O Transtorno da Compulsão Alimentar (TCA) é uma condição de saúde mental reconhecida pelos manuais diagnósticos internacionais, na qual o indivíduo apresenta episódios frequentes de consumo de grandes volumes de alimento em um curto espaço de tempo, acompanhados de uma nítida sensação subjetiva de perda absoluta de controle sobre o ato de comer.

Diferente dos exageros alimentares casuais (como comer um pouco a mais em celebrações ou finais de semana), na compulsão patológica o comportamento é sucedido por extrema angústia emocional, autopunição, vergonha social e arrependimento, tornando-se um ciclo nocivo e silencioso.

Quais são os principais critérios para identificar o TCA?

De acordo com as diretrizes clínicas psiquiátricas, os episódios compulsivos costumam apresentar pelo menos três das seguintes características:

  • Velocidade Incomum: Comer muito mais rápido do que o padrão habitual de refeição.
  • Comer Sem Fome Física: Consumir quantidades excessivas de comida mesmo sem apresentar nenhuma sensação fisiológica de estômago vazio.
  • Sensação de Plenitude Dolorosa: Alimentar-se continuamente até atingir um estado de desconforto físico ou empanturramento doloroso.
  • Comer Escondido (Isolamento): Realizar as refeições exageradas em total isolamento ou escondido de amigos e familiares por vergonha do volume ingerido.
  • Culpa Pós-Episódio: Sentir profunda aversão a si mesmo, tristeza, melancolia ou culpa intensa logo após a ingestão.

Qual a relação entre ansiedade, estresse e a compulsão alimentar?

O comportamento alimentar inadequado costuma funcionar como um mecanismo de regulação emocional inconsciente. Diante de sentimentos intoleráveis de solidão, ansiedade elevada, estresse crônico de trabalho ou frustração diária, o cérebro busca um "refúgio" químico de bem-estar rápido.

O alimento altamente palatável (rico em açúcares e gorduras simples) ativa de forma instantânea o sistema dopaminérgico de recompensa cerebral, gerando um alívio temporário dos problemas de vida. No entanto, esse efeito é curto, abrindo espaço para a culpa e reiniciando o ciclo compulsivo.

Como funciona a abordagem de tratamento médico psiquiátrico?

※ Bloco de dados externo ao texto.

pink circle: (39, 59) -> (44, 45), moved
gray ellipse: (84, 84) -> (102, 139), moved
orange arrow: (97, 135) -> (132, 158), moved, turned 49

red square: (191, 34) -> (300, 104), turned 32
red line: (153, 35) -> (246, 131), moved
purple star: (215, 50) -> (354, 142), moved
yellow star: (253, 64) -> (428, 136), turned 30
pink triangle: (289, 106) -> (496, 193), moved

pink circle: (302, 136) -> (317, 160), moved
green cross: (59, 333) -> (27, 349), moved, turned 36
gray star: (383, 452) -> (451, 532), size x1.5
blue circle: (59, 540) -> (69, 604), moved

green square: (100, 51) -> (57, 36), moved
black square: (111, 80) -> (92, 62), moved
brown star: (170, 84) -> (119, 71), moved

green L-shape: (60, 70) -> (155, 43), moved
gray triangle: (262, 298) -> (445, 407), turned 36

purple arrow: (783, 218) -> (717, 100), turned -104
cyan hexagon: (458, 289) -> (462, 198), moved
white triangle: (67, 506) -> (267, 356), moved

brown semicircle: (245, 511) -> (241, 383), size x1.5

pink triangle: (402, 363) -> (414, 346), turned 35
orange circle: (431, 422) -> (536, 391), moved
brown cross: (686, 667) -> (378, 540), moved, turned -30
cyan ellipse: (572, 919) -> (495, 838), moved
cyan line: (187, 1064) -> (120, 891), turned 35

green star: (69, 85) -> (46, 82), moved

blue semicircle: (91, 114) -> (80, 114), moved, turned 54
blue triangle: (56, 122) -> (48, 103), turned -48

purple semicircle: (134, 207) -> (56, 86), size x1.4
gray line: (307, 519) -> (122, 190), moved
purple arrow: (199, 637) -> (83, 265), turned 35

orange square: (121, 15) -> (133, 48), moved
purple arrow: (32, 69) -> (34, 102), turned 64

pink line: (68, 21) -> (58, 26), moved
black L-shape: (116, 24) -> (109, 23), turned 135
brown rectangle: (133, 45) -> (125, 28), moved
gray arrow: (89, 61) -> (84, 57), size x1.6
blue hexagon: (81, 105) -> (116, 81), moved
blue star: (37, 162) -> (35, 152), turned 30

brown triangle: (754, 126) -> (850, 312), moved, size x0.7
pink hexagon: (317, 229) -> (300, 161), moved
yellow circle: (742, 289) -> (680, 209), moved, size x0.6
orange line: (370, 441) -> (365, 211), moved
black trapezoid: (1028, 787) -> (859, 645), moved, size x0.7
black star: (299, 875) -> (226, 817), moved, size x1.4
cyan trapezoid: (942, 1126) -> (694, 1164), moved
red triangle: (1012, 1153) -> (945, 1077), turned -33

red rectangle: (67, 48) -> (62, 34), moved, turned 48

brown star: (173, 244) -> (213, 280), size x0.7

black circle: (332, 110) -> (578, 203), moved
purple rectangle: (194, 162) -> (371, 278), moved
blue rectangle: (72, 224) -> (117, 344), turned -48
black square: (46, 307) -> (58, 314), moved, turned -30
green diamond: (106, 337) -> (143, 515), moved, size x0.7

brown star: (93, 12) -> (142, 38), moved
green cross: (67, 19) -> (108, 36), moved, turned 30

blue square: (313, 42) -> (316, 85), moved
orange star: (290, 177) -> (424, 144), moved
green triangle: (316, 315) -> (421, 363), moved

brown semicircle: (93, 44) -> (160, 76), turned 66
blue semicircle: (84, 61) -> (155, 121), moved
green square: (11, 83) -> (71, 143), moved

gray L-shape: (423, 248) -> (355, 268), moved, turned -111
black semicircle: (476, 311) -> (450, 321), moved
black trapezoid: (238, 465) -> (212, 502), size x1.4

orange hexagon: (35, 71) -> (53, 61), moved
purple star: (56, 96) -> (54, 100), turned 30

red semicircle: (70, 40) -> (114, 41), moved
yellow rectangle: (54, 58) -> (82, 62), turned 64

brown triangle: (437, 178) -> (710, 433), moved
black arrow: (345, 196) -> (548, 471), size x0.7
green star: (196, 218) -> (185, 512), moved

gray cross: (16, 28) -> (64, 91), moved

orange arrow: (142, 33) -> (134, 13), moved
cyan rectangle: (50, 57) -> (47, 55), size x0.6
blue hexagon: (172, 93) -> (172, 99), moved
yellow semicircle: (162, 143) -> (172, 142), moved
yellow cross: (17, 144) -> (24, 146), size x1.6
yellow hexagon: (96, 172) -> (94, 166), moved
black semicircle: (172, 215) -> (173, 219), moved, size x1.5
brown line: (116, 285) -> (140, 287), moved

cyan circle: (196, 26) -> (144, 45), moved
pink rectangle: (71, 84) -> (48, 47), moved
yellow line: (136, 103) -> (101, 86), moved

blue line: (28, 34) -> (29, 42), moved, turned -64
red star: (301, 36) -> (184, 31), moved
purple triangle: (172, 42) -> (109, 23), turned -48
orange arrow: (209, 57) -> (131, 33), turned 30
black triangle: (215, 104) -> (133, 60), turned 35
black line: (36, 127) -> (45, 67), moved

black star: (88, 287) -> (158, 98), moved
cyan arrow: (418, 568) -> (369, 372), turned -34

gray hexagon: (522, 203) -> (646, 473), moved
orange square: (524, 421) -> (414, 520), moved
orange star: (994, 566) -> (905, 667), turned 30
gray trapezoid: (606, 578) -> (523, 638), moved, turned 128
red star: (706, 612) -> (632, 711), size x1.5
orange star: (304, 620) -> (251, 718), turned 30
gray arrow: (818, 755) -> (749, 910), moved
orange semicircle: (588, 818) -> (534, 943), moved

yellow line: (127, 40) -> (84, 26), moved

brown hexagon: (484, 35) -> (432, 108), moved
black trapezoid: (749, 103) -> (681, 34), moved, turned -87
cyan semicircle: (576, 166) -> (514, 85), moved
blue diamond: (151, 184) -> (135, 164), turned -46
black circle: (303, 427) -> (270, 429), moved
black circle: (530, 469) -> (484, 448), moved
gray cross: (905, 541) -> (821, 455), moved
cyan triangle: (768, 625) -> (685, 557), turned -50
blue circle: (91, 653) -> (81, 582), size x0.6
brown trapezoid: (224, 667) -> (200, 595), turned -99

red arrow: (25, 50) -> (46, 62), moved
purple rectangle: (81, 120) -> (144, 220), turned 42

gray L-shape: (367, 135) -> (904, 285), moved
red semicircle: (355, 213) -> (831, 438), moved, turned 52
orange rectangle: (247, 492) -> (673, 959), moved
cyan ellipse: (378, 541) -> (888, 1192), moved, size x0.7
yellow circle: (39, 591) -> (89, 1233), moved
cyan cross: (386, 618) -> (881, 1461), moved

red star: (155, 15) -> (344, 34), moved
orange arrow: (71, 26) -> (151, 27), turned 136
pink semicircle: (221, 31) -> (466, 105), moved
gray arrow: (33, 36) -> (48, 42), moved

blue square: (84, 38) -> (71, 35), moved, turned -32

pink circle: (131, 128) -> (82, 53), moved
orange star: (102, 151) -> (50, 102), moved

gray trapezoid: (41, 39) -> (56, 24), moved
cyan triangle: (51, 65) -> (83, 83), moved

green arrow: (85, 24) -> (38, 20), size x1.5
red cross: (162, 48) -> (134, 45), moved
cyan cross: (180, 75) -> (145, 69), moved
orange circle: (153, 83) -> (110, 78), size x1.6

O tratamento ético oferecido pela Dra. Karolayne Lacerda visa desarmar os gatilhos emocionais da compulsão e restabelecer o equilíbrio da relação mente-alimento de forma interdisciplinar:

  1. Manejo Farmacológico Seguro: Quando indicado de maneira criteriosa, podemos indicar medicamentos específicos reguladores do sistema de dopamina ou inibidores de recaptação de serotonina, que auxiliam na redução da impulsividade e na estabilização dos impulsos alimentares.
  2. Identificação de Gatilhos: Auxiliamos o paciente a mapear as emoções e os momentos do dia que disparam as crises para elaborar barreiras preventivas.
  3. Articulação com Nutrição e Psicologia: O tratamento do TCA obtém melhores resultados quando associado a uma nutrição comportamental (sem dietas restritivas extremas, que geram mais compulsão) e à terapia focado no comportamento.